Even if Republicans were able to magically repeal President Obama's health care law tomorrow, the United States still wouldn't have a free market health care system.
That's because even before Obamacare was enacted, the government already had direct or indirect control over most of the health care market through the mammoth government-run programs of Medicare and Medicaid, a tax code that is biased toward employer-based health care, thousands of mandates at the state level and a raft of other interventions.
That means to truly reform health care in the U.S., Republicans at some point will have to make a convincing case for alternative ideas.
It's not accurate to say that Republicans have never offered any alternatives to Obamacare, as there are a number of competing plans among Republicans. But GOP lawmakers haven't rallied around a single proposal and still struggle to make a case for them rhetorically.

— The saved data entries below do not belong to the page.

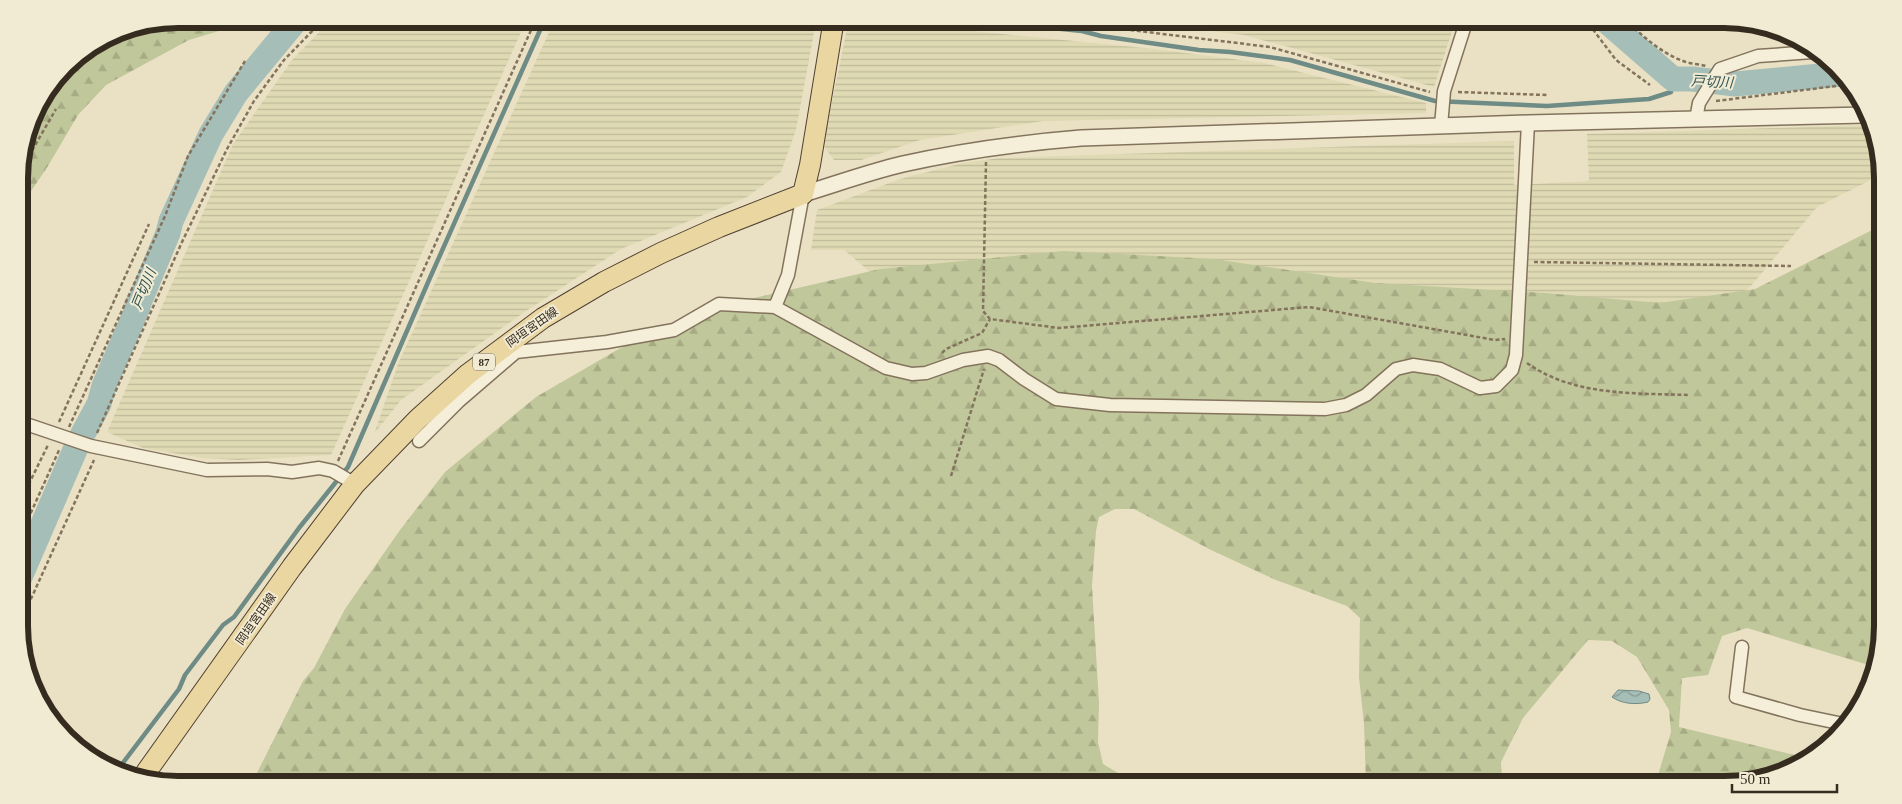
<svg xmlns="http://www.w3.org/2000/svg" width="1902" height="804" font-family="'Times New Roman','Noto Sans JP',serif">
  <style>
    .farmland { fill: url(#farmland-rules) }
    .forest { fill: url(#forest-firs) }
    .water { fill: url(#water-waves); stroke: #6e8b85 }
    .lines { fill: none; stroke-linecap: round; stroke-linejoin: round }
    .stream { stroke: #6e8b85; stroke-width: 4.5 }
    .river { stroke: #a6beb8; stroke-width: 25 }
    .minor-casing { stroke: #83735d; stroke-width: 15 }
    .tertiary-casing { stroke: #83735d; stroke-width: 18 }
    .primary-casing { stroke: #514131; stroke-width: 22 }
    .path { stroke: #83735d; stroke-width: 2.5; stroke-dasharray: 4 2.5; stroke-linecap: butt }
    .minor { stroke: #f5eed8; stroke-width: 12 }
    .tertiary { stroke: #f5eed8; stroke-width: 15 }
    .primary { stroke: #e9d6a1; stroke-width: 20 }
    .labels { text-anchor: middle; dominant-baseline: central; stroke-width: 4; stroke-linejoin: round; paint-order: stroke }
    .shield { fill: #f2ebd4; stroke: #6e6555; stroke-width: 1 }
    .shield-label { font-size: 11px; font-weight: bold; fill: #352b1f }
    .street-label { font-size: 12px; fill: #352b1f; stroke: #f2ebd4 }
    .water-label { font-size: 14px; font-style: italic; fill: #305352; stroke: #f2ebd4 }
    .rim { fill: none; stroke: #352b1f; stroke-width: 6 }
  </style>
  <defs>
    <pattern id="farmland-rules" width="6" height="5" patternUnits="userSpaceOnUse" patternTransform="scale(1.25)"><rect width="6" height="5" fill="#dfdab3"/><path d="M0 2.5h6" fill="none" stroke="#c0bb9a"/></pattern>
    <pattern id="forest-firs" width="22" height="20" patternUnits="userSpaceOnUse" patternTransform="scale(1.25)"><rect width="22" height="20" fill="#c0c79a"/><path d="M5 1l3.5 6h-7zM16 11l3.5 6h-7z" fill="#a6ab84"/></pattern>
    <pattern id="water-waves" width="16" height="10" patternUnits="userSpaceOnUse" patternTransform="scale(1.25)"><rect width="16" height="10" fill="#a6beb8"/><path d="M0 5q4-4 8 0t8 0" fill="none" stroke="#889b95"/></pattern>
  </defs>
  <rect width="100%" height="100%" fill="#eae1c5"/>
  <path class="farmland" d="M332,19H527L331,455L239,460L202,458L143,448L107,432L233,144L292,60Z
    M555,19H794L816,22L796,130L781,172L747,197L621,249L523,313L401,400L374,434L398,364Z
    M849,19L1155,49L1264,63L1426,103V113L1043,121L920,140L861,160H834L823,145Z
    M1110,19H1456L1434,87L1244,35Z
    M1869,125L1882,157V176L1877,177L1817,207L1751,286L1690,339L899,296L844,250H811L817,210L900,179L963,163L1000,158L1514,141V185L1589,181L1587,134Z"/>
  <path class="forest" d="M177,19H259L189,40L106,85L78,115L48,166L19,209V167L35,107L73,58L117,31Z
    M1882,225L1883,627L1875,667L1747,628L1722,636L1708,675L1682,678L1679,727L1811,759L1735,785H1655L1671,732L1669,710L1637,657L1612,641L1588,640L1523,718L1501,762L1502,785H1366L1364,724L1359,677L1360,618L1347,606L1276,580L1209,549L1134,509H1115L1099,517L1096,531L1092,586L1099,703L1098,742L1103,764L1138,785H251L303,681L314,668L345,609L400,530L445,472L536,397L643,335L746,300L880,269L1063,251L1214,259L1375,283L1545,293L1660,303L1755,289Z"/>
  <path class="water" d="M1618,690L1639,691L1649,694L1650,699L1648,702C1636,705 1622,704 1612,697Z"/>
  <g class="lines">
    <path class="stream" d="M958,19L1082,31L1101,36L1199,50L1230,52L1290,60L1435,101L1547,106L1649,99L1671,92L1673,79
      M116,772L179,689L185,675L223,625L234,617L299,528L348,467L429,280L545,19"/>
    <path class="river" d="M1604,19L1673,79H1692L1735,84L1841,74
      M20,577L78,443L99,404L104,386L138,307L137,304L139,303L168,233L171,221L211,134L236,93L297,19"/>
    <g class="minor-casing">
      <path id="minor" d="M1696,119L1699,103L1720,69L1758,56L1813,52
        M1441,126L1444,91L1467,19
        M803,194L788,275L775,307L886,368L912,374L926,373L963,360L988,356L999,360L1024,379L1056,399L1110,405L1325,409L1346,405L1366,395L1396,369L1413,365L1440,369L1480,388L1496,386L1512,370L1516,355L1528,123
        M20,422L91,446L207,470L267,469L292,472L319,468L333,471L355,484
        M419,441L459,401L516,352L607,342L674,330L719,304L775,307
        M1742,647L1736,697L1800,715L1848,725"/>
    </g>
    <g class="tertiary-casing">
      <path id="tertiary" d="M803,194C836,184 869,172 903,164C961,151 1021,143 1081,138L1528,123L1865,115"/>
    </g>
    <g class="primary-casing">
      <path id="primary" d="M142,778L292,567L355,484L418,419L468,374L543,318L604,282L661,253L719,227L803,194L810,165L834,19"/>
    </g>
    <path class="path" d="M1040,19L1270,47L1430,92
      M1585,19L1616,60L1650,85
      M1625,19C1641,35 1661,53 1683,61C1690,64 1699,64 1706,66
      M1458,92L1547,95
      M1716,101L1852,84
      M986,162L983,311L990,319L1059,328L1309,307L1495,340L1505,339
      M19,173L56,109
      M1534,262L1791,266
      M942,353L946,349L982,333L990,319
      M1527,363C1573,396 1634,393 1688,395
      M59,422L149,224
      M69,427L165,216L188,156L245,61
      M97,433L182,242L227,149L254,101L284,60L324,19
      M338,461L536,19
      M951,476L984,369
      M20,502L48,445
      M20,537L60,448
      M20,623L94,460"/>
    <use href="#minor" class="minor"/>
    <use href="#tertiary" class="tertiary"/>
    <use href="#primary" class="primary"/>
  </g>
  <g class="labels">
    <rect class="shield" x="473" y="353.5" width="22" height="17" rx="4"/>
    <g class="shield-label">
      <text x="484" y="362">87</text>
    </g>
    <g class="street-label">
      <text transform="translate(532 327) rotate(-35)">岡垣宮田線</text>
      <text transform="translate(256 619) rotate(-55)">岡垣宮田線</text>
    </g>
    <g class="water-label">
      <text transform="translate(1712 82) rotate(3)">戸切川</text>
      <text transform="translate(144 289) rotate(-68)">戸切川</text>
    </g>
  </g>
  <path d="M0 0H1902V804H0ZM178 28H1724A150 150 0 0 1 1874 178V626A150 150 0 0 1 1724 776H178A150 150 0 0 1 28 626V178A150 150 0 0 1 178 28Z" fill="#f2ebd4" fill-rule="evenodd"/>
  <path class="rim" d="M178 28H1724A150 150 0 0 1 1874 178V626A150 150 0 0 1 1724 776H178A150 150 0 0 1 28 626V178A150 150 0 0 1 178 28Z"/>
  <path d="M1732 784v8h105v-8" fill="none" stroke="#352b1f" stroke-width="2.5"/>
  <text x="1740" y="784" font-size="15" fill="#352b1f" stroke="#f2ebd4" stroke-width="4" paint-order="stroke">50 m</text>
</svg>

As an example of what I mean, watch this video of Rep. Brad Wenstrup, R-Ohio, who appeared on CNBC's "The Kudlow Report" on Tuesday to discuss Republican health care alternatives.
Wenstrup started out okay enough by explaining the Republican Study Committee's health care proposal, of which he is a co-sponsor. I described the plan in more detail back in September, but one of the central aspects of the proposal is a provision to scrap the tax code's current preference for employer-based health care and replace it with a standard tax deduction for individuals and families.

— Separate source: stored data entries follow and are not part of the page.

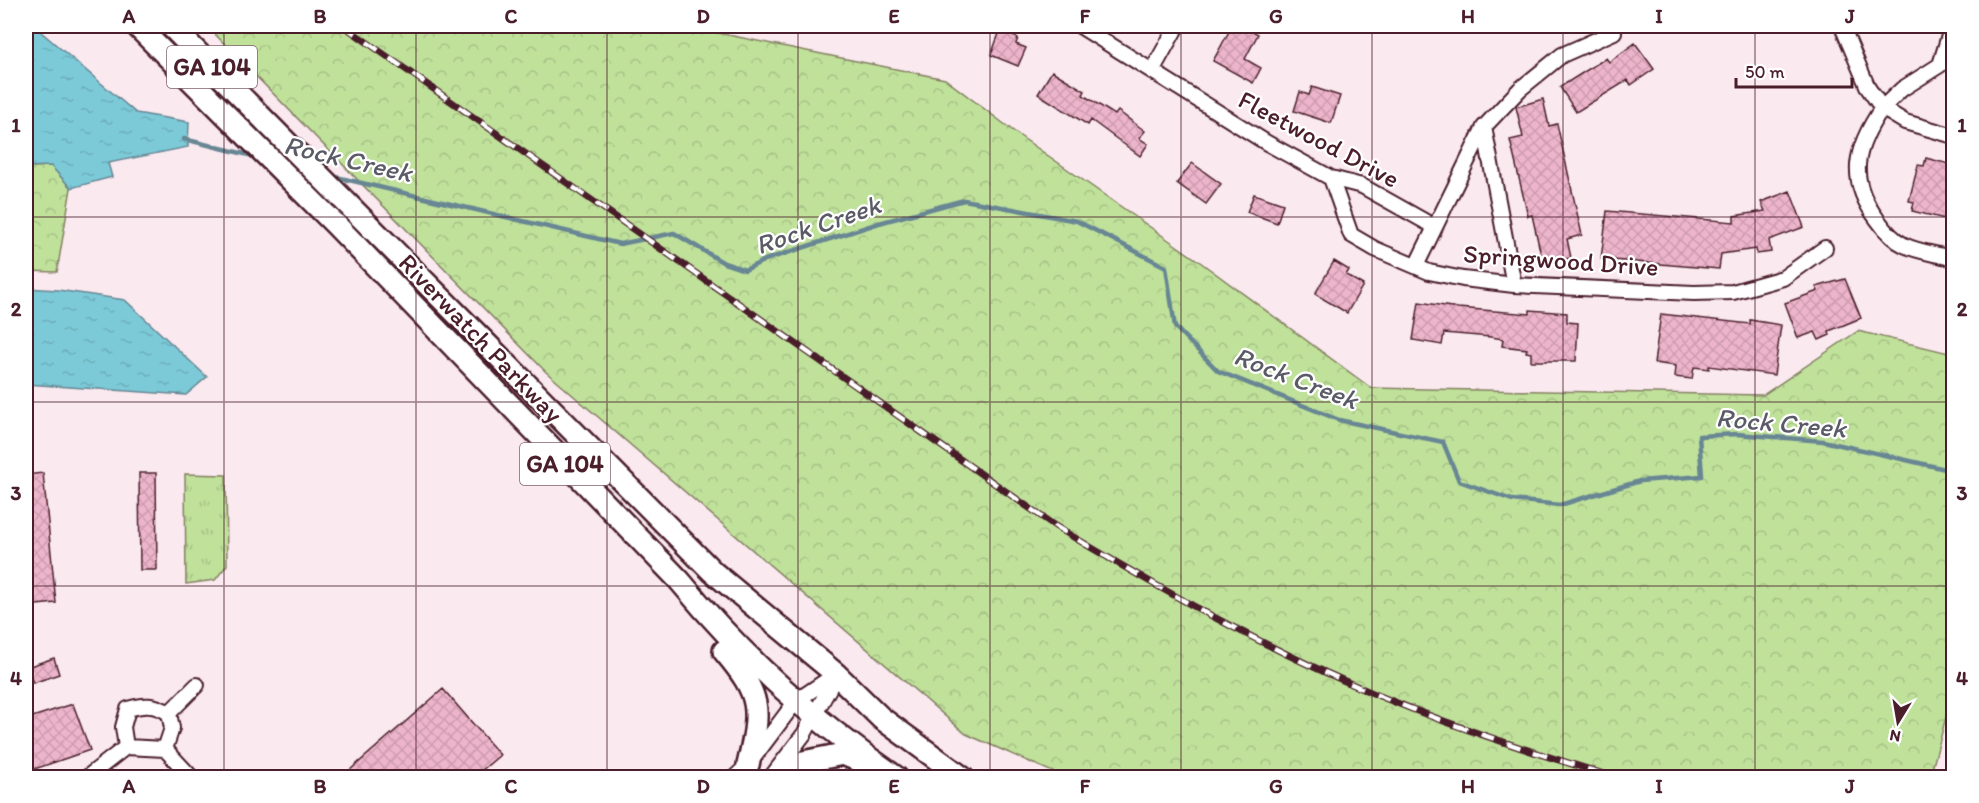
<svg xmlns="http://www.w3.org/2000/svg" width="1979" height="803" viewBox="0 0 1979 803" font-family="Itim,sans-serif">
<defs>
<pattern id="forest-crowns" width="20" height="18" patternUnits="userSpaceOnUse" patternTransform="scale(1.5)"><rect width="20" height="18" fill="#bfe19a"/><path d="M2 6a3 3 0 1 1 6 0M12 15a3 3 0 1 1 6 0" fill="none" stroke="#a6c185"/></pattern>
<pattern id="park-tufts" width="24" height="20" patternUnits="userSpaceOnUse" patternTransform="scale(1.5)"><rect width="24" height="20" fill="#bfe19a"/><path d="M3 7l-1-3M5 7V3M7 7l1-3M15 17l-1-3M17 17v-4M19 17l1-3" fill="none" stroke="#a6c185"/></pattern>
<pattern id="water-ripples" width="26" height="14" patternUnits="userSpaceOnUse" patternTransform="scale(1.5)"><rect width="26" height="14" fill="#7bcad8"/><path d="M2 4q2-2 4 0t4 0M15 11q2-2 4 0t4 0" fill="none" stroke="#6cadba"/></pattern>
<pattern id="building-cross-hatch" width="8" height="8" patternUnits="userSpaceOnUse" patternTransform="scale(1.5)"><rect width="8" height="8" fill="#edb5cb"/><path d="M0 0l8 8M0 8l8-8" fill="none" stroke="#cd9bae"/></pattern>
</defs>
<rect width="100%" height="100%" fill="#fae9ef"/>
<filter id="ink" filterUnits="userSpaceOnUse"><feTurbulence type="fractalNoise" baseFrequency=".0167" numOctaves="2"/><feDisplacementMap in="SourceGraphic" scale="12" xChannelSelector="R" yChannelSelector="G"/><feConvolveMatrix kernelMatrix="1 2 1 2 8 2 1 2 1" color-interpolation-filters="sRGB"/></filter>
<g filter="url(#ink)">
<path fill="url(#forest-crowns)" stroke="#848062" stroke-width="1.5" d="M207,26H684L945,79L1020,136L1200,262L1371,388L1763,395L1858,331L1953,354V691L1930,777H1064L966,734L546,372Z
M51,166L71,188L57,272L26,271V167Z"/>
<path fill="url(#park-tufts)" stroke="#848062" stroke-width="1.5" d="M185,474L226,475L227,565L215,580L186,584Z"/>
<path fill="url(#water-ripples)" stroke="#678693" stroke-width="1.5" d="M26,26H34L136,113L189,122L188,147L108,163L112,177L71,188L51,166L26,167Z
M26,288L58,290L125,300L207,377L186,395L26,384Z"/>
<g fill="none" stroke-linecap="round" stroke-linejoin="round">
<path stroke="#678693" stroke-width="4.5" d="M184,139L257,157
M332,176L620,244L674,233L724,263L745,270L765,260L879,223L964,200L1077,221L1166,267L1175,327L1218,371L1339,420L1443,442L1459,481L1512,500L1560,505L1640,481L1702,476L1699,436L1737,434L1823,441L1954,471"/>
</g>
<path fill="url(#building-cross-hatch)" stroke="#4a1f2b" stroke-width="1.5" d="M1232,26H1243L1258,34L1245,59L1261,68L1253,83L1213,61Z
M1000,31L1018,38L1016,44L1026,48L1018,66L991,55Z
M1635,43L1654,69L1631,85L1628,80L1576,112L1560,87L1606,58L1609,62Z
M1052,71L1085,91L1083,95L1115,115L1118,111L1145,131L1139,138L1148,144L1140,156L1091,120L1088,125L1038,94Z
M1312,87L1340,96L1331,123L1294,111L1300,92L1309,95Z
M1543,99L1549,126L1557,124L1582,235L1567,239L1571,258L1543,264L1532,215L1528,216L1510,140L1523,137L1516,107Z
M1926,158L1953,165V221L1912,211L1914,202L1909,201L1918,165L1924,166Z
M1192,163L1221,184L1206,204L1177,183Z
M1790,191L1804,227L1769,240L1771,252L1757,254L1756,249L1721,254L1719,269L1601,259L1607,211L1734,222V216L1765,211L1761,202Z
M1254,194L1283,204L1277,223L1247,212Z
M1334,261L1349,270L1346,275L1363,285L1347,313L1315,294Z
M1845,279L1861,318L1829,331L1830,335L1819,340L1815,332L1798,338L1785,303L1818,291L1816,287Z
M1419,302L1458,308L1530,314V310L1567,313V322L1578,323L1576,361H1531V353L1526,352L1527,349L1502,346L1503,339L1491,337L1444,333L1442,345L1413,340Z
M1661,314L1750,324V320L1781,325L1774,375L1709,366V369L1694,367L1692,379L1675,377L1676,366L1654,363Z
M43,473L56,603L26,606V475Z
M139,473H156L157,570H140Z
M54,658L59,674L33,683L27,667Z
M443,689L500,755L474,777H342Z
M73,704L90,750L26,772V719Z"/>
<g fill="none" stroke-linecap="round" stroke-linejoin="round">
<g stroke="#4a1f2b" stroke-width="18">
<path id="street" d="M1080,26L1267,143L1331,178L1362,186L1435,227
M1842,26L1868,88L1882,108L1902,89L1940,65L1952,26
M1152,71L1177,26
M1484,127L1514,285
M1954,136L1905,122L1882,108C1855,148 1847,179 1877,219C1884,229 1893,240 1904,245C1918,252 1938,254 1954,259
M1331,178L1351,235L1375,249L1429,272L1463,279L1514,285L1694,293L1733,292L1783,278L1825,248
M1416,266L1484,127L1520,89L1562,55L1614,32
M169,713L197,685
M126,747L123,727L128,709C144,704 154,704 169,713L172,728L165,749
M165,749L192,778
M772,776L804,734L836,676
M86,778L126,747L165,749
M734,778L748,765L796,701L836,674"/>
</g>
<g stroke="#4a1f2b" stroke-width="26">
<path id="primary" d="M137,26L336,225L679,580C745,660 812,719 897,778
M171,26L713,572L836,674L881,718L963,778
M724,651C762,696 761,709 748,765
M777,778L803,762L843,754L865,763"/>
</g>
<use href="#street" stroke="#fff" stroke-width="14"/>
<use href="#primary" stroke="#fff" stroke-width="21"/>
<g stroke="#4a1f2b" stroke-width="7">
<path id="rail" d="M344,26L1055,526C1150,583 1246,638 1347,682C1435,721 1525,750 1617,778"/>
</g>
<use href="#rail" stroke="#fff" stroke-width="4.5" stroke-dasharray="14" stroke-linecap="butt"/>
</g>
</g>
<path fill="none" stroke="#4a1f2b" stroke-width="1.5" stroke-opacity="0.55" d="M224,26V778M416,26V778M607,26V778M798,26V778M990,26V778M1181,26V778M1372,26V778M1563,26V778M1755,26V778M26,217H1954M26,402H1954M26,586H1954"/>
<g text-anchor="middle" stroke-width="4.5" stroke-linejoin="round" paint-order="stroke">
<g fill="#fff" stroke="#80626b" stroke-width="1.5">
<rect x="167" y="46" width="90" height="42" rx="4.5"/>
<rect x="520" y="443" width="90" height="42" rx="4.5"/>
</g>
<g font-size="24" font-weight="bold" fill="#4a1f2b">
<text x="212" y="75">GA 104</text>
<text x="565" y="472">GA 104</text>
</g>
<g font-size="26" fill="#4a1f2b" stroke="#fff">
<text transform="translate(1319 139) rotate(28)" y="9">Fleetwood Drive</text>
<text transform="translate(1561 260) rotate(4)" y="9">Springwood Drive</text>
<text transform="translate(481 338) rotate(46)" y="9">Riverwatch Parkway</text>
</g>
<g font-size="27" font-style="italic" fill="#5b5b68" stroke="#fff">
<text transform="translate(348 159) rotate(13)" y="9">Rock Creek</text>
<text transform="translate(818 225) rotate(-19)" y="9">Rock Creek</text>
<text transform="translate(1296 378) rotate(21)" y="9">Rock Creek</text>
<text transform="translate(1781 423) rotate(5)" y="9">Rock Creek</text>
</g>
</g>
<rect width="1979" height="803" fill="none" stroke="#fff" stroke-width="66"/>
<g transform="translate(1898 722) rotate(191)" stroke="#ffffff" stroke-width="4.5" paint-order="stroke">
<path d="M0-4.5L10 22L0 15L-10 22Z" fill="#4a1f2b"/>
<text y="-9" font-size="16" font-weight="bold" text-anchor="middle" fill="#4a1f2b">N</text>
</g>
<path d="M1736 78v9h116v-9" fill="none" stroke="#4a1f2b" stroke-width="3"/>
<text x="1745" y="78" font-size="18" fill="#4a1f2b" stroke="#ffffff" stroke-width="4.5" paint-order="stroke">50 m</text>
<rect x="33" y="33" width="1913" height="737" fill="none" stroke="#4a1f2b" stroke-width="2"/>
<g font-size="20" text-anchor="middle" font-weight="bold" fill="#4a1f2b">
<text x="129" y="23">A</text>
<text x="320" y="23">B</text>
<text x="511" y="23">C</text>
<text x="703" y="23">D</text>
<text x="894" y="23">E</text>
<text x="1085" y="23">F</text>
<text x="1276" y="23">G</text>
<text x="1468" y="23">H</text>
<text x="1659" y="23">I</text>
<text x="1850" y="23">J</text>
<text x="16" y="132">1</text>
<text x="1962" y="132">1</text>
<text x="16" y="316">2</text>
<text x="1962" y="316">2</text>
<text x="16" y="500">3</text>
<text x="1962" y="500">3</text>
<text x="16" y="685">4</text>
<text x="1962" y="685">4</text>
<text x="129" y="793">A</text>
<text x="320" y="793">B</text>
<text x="511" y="793">C</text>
<text x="703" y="793">D</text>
<text x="894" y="793">E</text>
<text x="1085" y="793">F</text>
<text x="1276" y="793">G</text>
<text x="1468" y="793">H</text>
<text x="1659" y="793">I</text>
<text x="1850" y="793">J</text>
</g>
</svg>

At first, Wenstrup simply described the key features of the RSC approach. He said, "We would like individuals to be able to get a tax deduction by purchasing insurance on their own. That way it gives them much more portability. They can go from job to job and keep their insurance."
Then Larry Kudlow followed up by noting that one of the strongest arguments Obama has over Republicans is the ability to tout the fact that his program prevents insurers from denying coverage to individuals with pre-existing conditions.
Earlier in the interview, Wenstrup had mentioned the aspect of the RSC proposal that aims to extend coverage to individuals with pre-existing conditions through beefing up state high-risk pools. Instead of going into more detail about how this would work, Wenstrup responded, “We are in favor of taking care of those with pre-existing conditions. And let's be honest, if we can get these things in place and people get into insurance, then someday there won't be people with pre-existing conditions."
What followed just had me scratching my head.
"The other thing that would really help us along the way is if we would do things within the economy that got people into jobs that had insurance," Wenstrup said. "There's no greater social reform than having a job, but unfortunately within Obamacare, it's doing a lot of things that take people away from their jobs or into part-time roles."
Say what? Suddenly the Republican health care plan revolves around getting people employer-based insurance?
Just about a minute earlier, Wenstrup was making the case for why the nation needs to move away from the employer-based system, because doing so would allow individuals to take their health care plans with them from job to job.
On his congressional website, Wenstrup boasts of having obtained a medical degree and of having practiced as podiatric surgeon for 26 years and as a combat surgeon in Iraq. So it isn't as if he's a total novice when it come to the subject of health care.
But in this interview, he comes off as if he ran out of health care talking points and migrated into boilerplate economic talking points, even though the two arguments he made undermined one another.
If viewers were unfamiliar with Republican health care ideas going into this interview, what was their takeaway supposed to be? That Republicans are going to repeal Obamacare to improve the economy so that more people can get employer-based health care while Republicans also pass a new health care reform intended to move away from job-based coverage?
Republicans are going to have to learn to do a lot better if they're serious about repealing and replacing Obamacare.
UPDATE: Wenstrup spokesman Greg Brooks has pushed back against my post.
In an email sent Thursday morning, Brooks wrote:
In the interview, Dr. Wenstrup made two points, neither of which is incompatible with the other.
His first major point is simply highlighting the fact that, in the long run, our tax code should give Americans who purchase insurance on the individual market the same tax benefit that who receive insurance from their employer enjoy – as you delved into in your September piece on the legislation.
His second major point is that, in the shorter term, a robust economy, with increased hiring, will create more opportunities for Americans to receive health insurance, whether employer based or individual. In the current marketplace, it is undeniable that a full-time job is one of the best ways to get health care coverage.
Even the Republican Study Committee, when explaining the standard deduction in HR 3121, says: "With the tax benefit tied to simply having insurance, workers will be empowered to seek out coverage that is right for them and their family, and employers are encouraged to engage their employees in discussions about the right mix of wage and benefit compensation."